[Python-Dev] utf-8 issue thread question
Brett Cannon
drifty@bigfoot.com
Tue, 10 Sep 2002 17:40:00 -0700 (PDT)
[Fredrik Lundh]
> Brett Cannon wrote:
>
> it's 2.30 am over here, so I'm not going to try to explain this myself,
> but some random googling brought up this page:
>
> http://216.239.37.100/search?q=cache:Dk12BZNt6skC:uk.geocities.com/BabelStone1357/Software/surrogates.html
>
> The code points U+D800 through U+DB7F are reserved as High Surrogates,
> and the code points U+DC00 through U+DFFF are reserved as Low Surrogates.
> Each code point in [the full 20-bit unicode character space] maps to a pair of
> 16-bit code points comprising a High Surrogate followed by a Low Surrogate.

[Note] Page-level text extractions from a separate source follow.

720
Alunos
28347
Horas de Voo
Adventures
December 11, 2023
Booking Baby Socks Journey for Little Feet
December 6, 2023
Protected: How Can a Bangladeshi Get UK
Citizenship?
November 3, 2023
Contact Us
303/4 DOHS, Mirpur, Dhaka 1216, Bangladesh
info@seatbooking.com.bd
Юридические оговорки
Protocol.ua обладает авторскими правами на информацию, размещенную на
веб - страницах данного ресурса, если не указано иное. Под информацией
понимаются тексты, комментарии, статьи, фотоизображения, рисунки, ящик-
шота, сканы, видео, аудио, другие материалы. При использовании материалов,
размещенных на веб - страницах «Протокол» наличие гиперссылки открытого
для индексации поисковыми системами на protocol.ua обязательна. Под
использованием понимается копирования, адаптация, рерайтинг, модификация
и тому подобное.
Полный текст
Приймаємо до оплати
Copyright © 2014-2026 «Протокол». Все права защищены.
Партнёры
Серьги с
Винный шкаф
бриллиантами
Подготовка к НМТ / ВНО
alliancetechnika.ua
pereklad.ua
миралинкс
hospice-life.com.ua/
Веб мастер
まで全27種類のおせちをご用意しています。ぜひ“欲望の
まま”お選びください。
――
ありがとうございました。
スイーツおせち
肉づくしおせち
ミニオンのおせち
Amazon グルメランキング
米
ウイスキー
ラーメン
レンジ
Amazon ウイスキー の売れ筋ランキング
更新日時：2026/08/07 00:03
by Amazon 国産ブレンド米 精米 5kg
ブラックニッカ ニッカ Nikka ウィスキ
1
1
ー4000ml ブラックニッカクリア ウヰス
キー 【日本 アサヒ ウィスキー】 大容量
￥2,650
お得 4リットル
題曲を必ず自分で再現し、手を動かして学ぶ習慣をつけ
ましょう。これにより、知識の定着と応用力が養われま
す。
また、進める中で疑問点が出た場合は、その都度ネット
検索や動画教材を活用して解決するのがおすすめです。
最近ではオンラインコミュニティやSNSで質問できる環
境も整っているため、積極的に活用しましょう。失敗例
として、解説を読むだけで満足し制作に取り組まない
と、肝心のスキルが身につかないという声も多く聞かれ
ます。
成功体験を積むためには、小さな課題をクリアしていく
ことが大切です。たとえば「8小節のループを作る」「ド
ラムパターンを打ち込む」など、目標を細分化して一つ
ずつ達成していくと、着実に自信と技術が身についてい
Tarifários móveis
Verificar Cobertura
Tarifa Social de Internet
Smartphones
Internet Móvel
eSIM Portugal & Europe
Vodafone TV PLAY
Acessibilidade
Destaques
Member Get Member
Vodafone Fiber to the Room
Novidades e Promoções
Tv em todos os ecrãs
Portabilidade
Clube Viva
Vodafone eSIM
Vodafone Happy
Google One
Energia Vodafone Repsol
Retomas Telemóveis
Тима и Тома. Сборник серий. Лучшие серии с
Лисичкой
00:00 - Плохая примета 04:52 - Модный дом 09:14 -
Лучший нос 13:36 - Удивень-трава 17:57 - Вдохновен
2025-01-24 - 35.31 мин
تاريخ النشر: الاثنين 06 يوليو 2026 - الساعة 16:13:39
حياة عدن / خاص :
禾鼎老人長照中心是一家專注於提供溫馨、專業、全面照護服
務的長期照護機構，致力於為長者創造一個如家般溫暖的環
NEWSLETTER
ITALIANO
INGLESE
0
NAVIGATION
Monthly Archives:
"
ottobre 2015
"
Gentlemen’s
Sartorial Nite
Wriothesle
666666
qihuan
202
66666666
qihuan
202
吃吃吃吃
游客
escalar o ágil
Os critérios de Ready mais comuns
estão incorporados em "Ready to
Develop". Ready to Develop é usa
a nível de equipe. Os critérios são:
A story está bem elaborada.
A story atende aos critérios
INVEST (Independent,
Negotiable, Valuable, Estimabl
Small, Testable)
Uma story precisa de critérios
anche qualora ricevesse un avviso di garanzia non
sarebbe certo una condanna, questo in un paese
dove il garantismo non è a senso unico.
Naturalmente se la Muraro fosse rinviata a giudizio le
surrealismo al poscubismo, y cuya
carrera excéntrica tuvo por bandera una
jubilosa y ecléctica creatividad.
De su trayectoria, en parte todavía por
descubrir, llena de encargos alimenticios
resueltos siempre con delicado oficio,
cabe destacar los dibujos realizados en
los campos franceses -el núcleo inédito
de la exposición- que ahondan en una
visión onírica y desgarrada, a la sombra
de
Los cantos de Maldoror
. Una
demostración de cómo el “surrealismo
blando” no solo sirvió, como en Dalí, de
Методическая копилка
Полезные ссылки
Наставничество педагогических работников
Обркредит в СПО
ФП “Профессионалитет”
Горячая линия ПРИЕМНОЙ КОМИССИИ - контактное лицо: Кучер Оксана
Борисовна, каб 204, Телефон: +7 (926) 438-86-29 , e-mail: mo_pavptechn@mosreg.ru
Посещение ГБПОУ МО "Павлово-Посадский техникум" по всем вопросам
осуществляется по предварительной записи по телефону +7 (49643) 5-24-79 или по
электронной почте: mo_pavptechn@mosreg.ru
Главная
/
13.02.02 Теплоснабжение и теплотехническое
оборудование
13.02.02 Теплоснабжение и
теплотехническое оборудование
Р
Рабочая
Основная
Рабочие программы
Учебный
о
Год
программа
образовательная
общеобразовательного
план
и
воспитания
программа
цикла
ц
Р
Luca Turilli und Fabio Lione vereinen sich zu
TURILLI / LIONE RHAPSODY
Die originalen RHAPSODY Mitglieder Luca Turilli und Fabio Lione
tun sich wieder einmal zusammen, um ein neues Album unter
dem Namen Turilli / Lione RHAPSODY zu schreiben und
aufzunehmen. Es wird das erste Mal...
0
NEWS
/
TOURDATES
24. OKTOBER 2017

> Thus, for example, the Gothic letter AHSA has the UTF-32 value of U+10330,
> which maps to the surrogate pair U+D800 and U+DF30. That is to say, in the
> 16-bit encoding of Unicode (UTF-16), the Gothic letter AHSA is represented
> by two consecutive 16-bit code points (U+D800 and U+DF30), whereas in the
> 32-bit encoding of Unicode (UTF-32), the same letter is represented by a
> single 32-bit value (U+10330).
>
> </F>
>
So with that explanation, here is the current rewrite:
"""
In Unicode, a surrogate pair is when you create the representation of a
character by using two values. So, for instance, UTF-32 can cover the
entire Unicode space (Unicode is 20 bits), but UTF-16 can't. To solve the
issue a character can be represented as a pair of UTF-16 values.
The problem in Python 2.2.1 is that when there is only a lone surrogate
(instead of there being a pair of values), the encoder for UTF-8 messes up
and leaves off a UTF-8 value. The following line is an example:
>>> u'\ud800'.encode('utf-8')
'\xa0\x80' #In Python 2.2.1
'\xed\xa0\x80' #In Python 2.3a0
Notice how in Python 2.3a0 the extra value is inserted so as to make the
representation a complete Unicode character instead of only encoding the
half of the surrogate pair that the encode was given.
"""
How is that?
-Brett